Zapatos, bolsos, y varios vestidos iban en aquellas grandes bolsas con
una nota de disculpas y poniéndose a mi entera disposición.
Sinceramente,
las ganas de quemar la tarjeta se me habían esfumado de tal manera, que decidí
volver a casa para comenzar a prepararme para el asalto final.
En
cuanto atravesé la puerta de mi casa, volqué sobre el sofá el contenido de las
dos bolsas y mi vida cambió para siempre. Cuatro vestidos, tres bolsos y tres
pares de zapatos a juego se hallaban ante mi como salidos frotando de la
lámpara maravillosa. Me inundó una sensación de alegría que fui incapaz de
frenar la euforia y me puse a saltar a gritar y a llorar como una loca por toda
la casa. Después de todo lo que había pasado, por fin, un golpe de suerte.
Decidí
posponer la elección del vestido para mas tarde y ponerme inmediatamente a
cocinar.
Saqué
los pichones del frigorífico y de dos certeros hachazos le corté las cuatro
alas. Estas las rehogué con un poco de zanahoria, ajo, cebolla y un puerro bien
grande. Cuando ya lo tenía dorado le añadí un buen vaso de vino tinto y dejé
que se redujera un poco. Al rato ahogué el resultado en medio litro de agua y
dejé que volviera a reducir lentamente. Cuando estuvo hecho lo colé y se lo
agregué a una reducción de vinagre, pomelo y azúcar; a la que ayudé con un
poquito de mantequilla.
Todavía
recuerdo, cada vez que miro la mantequilla, la primera vez que vi “El último
tango en París”. Estaba recién casada y me impactó tanto, que fue motivo de
bastantes revolcones de los que no olvidas. ¡Pero no se lo digáis a nadie!

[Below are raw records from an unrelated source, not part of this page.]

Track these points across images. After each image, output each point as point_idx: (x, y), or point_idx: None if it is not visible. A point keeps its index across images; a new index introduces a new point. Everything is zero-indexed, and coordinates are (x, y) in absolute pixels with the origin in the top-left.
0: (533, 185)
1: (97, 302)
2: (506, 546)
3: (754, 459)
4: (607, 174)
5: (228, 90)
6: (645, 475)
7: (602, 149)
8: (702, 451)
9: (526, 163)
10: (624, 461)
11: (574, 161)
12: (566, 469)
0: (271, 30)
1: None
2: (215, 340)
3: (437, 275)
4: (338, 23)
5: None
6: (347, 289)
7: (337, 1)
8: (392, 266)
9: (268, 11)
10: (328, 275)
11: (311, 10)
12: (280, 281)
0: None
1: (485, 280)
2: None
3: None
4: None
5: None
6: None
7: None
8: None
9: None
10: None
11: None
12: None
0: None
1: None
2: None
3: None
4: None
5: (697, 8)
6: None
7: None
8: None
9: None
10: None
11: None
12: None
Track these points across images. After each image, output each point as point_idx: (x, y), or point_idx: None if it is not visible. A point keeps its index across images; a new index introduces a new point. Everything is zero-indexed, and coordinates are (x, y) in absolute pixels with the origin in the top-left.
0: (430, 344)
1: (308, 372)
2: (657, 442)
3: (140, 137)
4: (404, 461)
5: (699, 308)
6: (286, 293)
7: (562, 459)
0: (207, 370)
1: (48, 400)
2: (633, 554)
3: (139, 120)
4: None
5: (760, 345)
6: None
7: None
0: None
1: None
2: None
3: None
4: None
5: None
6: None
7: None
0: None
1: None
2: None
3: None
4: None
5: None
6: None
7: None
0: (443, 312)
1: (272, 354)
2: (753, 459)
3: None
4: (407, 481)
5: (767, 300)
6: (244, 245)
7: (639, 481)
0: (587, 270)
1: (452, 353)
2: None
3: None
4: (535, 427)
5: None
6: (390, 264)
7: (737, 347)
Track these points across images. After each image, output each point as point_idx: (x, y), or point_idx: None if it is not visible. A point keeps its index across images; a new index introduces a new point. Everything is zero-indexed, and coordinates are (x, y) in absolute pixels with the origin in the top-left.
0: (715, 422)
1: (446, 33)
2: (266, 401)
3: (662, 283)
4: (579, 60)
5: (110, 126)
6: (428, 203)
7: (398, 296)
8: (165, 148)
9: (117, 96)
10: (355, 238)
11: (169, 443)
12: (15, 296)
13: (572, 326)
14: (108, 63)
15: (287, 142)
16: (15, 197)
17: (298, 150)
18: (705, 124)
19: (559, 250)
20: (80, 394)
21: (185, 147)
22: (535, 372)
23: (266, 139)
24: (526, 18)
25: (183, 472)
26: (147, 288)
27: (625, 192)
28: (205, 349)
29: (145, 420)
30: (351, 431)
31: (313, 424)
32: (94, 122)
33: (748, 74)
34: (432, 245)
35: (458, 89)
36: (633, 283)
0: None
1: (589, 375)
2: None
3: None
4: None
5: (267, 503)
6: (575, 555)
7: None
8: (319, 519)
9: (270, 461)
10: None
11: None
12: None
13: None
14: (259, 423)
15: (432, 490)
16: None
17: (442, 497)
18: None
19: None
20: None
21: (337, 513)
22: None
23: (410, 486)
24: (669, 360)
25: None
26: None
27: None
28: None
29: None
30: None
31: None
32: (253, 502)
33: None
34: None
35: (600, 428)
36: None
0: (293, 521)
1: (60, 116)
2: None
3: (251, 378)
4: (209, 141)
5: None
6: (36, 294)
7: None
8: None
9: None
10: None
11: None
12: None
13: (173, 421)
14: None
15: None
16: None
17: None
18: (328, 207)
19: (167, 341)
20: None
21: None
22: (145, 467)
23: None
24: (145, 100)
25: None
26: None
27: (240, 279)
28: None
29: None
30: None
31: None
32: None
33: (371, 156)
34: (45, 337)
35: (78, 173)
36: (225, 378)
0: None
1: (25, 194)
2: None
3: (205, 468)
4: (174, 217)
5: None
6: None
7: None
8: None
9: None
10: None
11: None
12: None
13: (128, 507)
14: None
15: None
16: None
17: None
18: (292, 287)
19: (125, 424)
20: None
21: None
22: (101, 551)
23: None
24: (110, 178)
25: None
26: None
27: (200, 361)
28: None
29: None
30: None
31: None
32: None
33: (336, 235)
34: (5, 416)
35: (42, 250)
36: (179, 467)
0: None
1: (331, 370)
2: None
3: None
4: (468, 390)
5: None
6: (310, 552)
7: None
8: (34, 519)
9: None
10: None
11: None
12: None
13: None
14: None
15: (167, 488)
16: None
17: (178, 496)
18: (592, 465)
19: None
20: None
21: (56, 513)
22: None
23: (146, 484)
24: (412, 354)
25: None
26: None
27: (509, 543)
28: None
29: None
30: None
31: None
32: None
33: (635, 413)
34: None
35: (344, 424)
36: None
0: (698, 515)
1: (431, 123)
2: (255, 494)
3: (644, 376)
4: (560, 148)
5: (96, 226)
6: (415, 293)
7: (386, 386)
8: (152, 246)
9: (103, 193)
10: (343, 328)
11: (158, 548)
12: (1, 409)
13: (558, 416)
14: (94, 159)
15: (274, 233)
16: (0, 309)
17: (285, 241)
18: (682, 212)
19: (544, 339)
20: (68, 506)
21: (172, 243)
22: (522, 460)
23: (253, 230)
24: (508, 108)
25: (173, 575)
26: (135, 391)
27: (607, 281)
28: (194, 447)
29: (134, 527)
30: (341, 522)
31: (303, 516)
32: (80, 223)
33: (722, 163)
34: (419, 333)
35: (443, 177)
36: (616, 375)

Sigamos que me disperso. Os estaba contando como iba a
cocinar los pichones.
Ya solo me quedaba sazonar los pichones y meterlos al horno,
pero eso no sería hasta que mi marido llegara. Como guinda del plato, y para utilizarlo
como guarnición confité unas peras al vino
que las serviría con unos gajos de pomelo.
Con que, la cena en marcha, la tarta en el congelador, el
vino enfriándose y la mesa del salón con un aspecto inmejorable, a base de
centros de flores ricamente adornados, velas rojas en sus portavelas y la mejor
vajilla y cubertería milimétricamente alineadas.
Llegó el momento de arreglarme y hacer salir a la mujer que
llevaba dentro. No en vano, diez años de casado no se cumplen todos los días, y
aquella pretendía que fuera inolvidable.